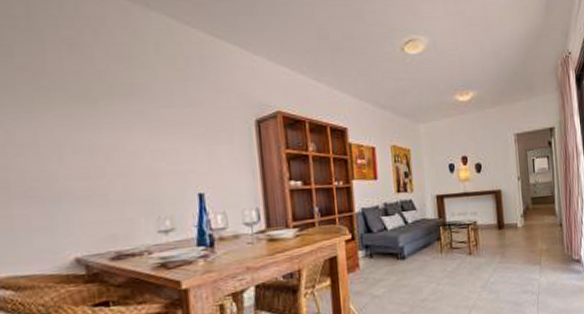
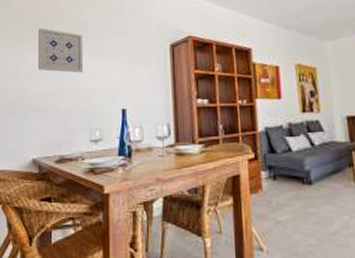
wall art: none [64,90,142,151] -> present [37,28,84,73]

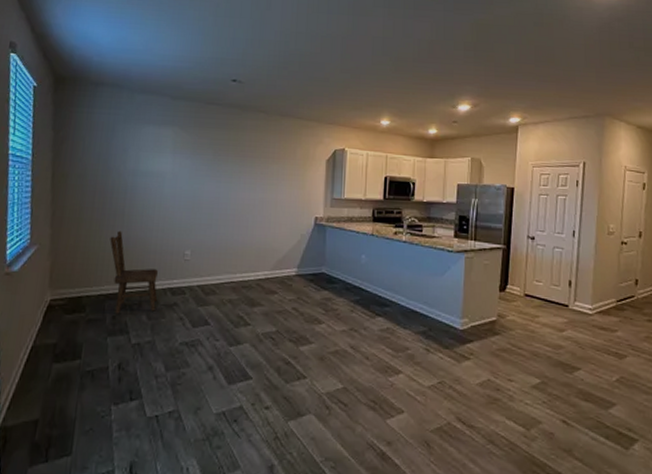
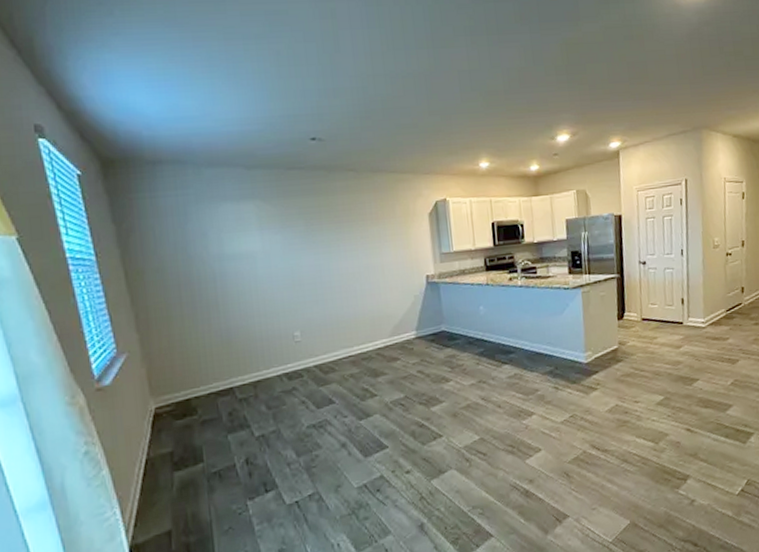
dining chair: present [110,230,158,314] -> none [208,322,274,410]

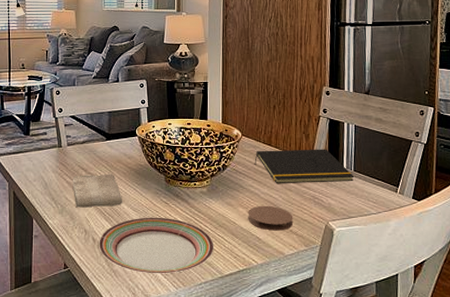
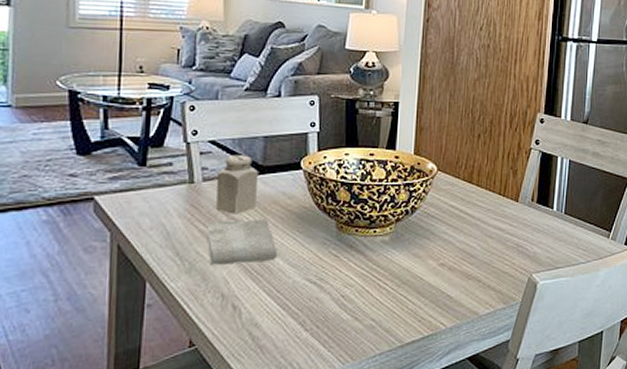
salt shaker: none [78,126,105,170] -> present [216,155,258,214]
plate: present [99,217,214,274] -> none [241,274,395,348]
coaster: present [248,205,293,231] -> none [438,256,492,287]
notepad: present [254,149,355,184] -> none [450,187,565,230]

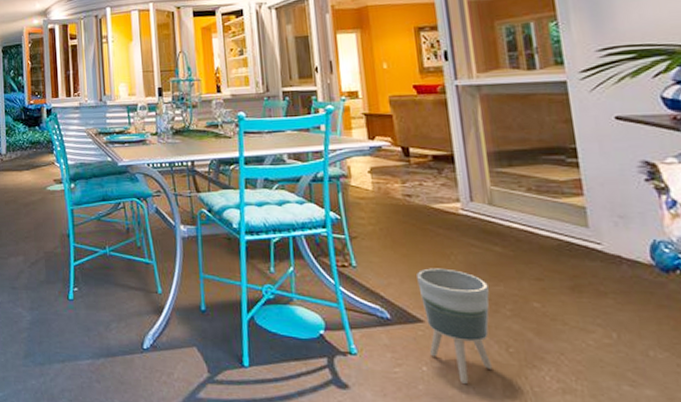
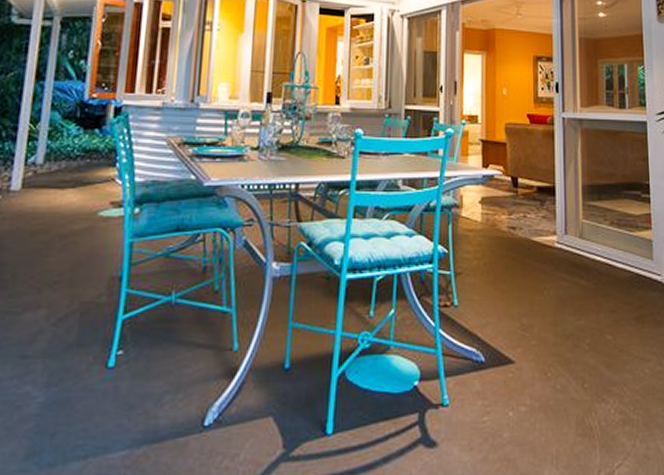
planter: present [417,268,493,385] -> none [513,304,573,427]

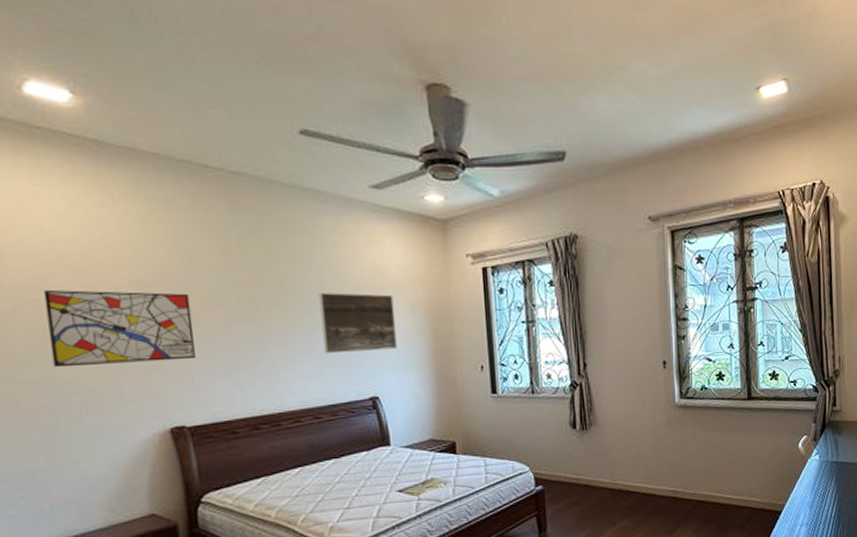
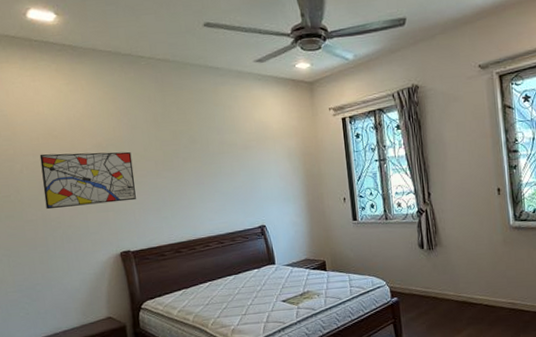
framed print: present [318,292,398,354] -> none [220,144,279,193]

--------------------------------

§ How to complete this task
Leave nothing out but the pictures when transcribing the records.

§ Your response
wall art: none [64,90,142,151] -> present [37,28,84,73]

dining chair: present [110,230,158,314] -> none [208,322,274,410]

salt shaker: none [78,126,105,170] -> present [216,155,258,214]
plate: present [99,217,214,274] -> none [241,274,395,348]
coaster: present [248,205,293,231] -> none [438,256,492,287]
notepad: present [254,149,355,184] -> none [450,187,565,230]

planter: present [417,268,493,385] -> none [513,304,573,427]

framed print: present [318,292,398,354] -> none [220,144,279,193]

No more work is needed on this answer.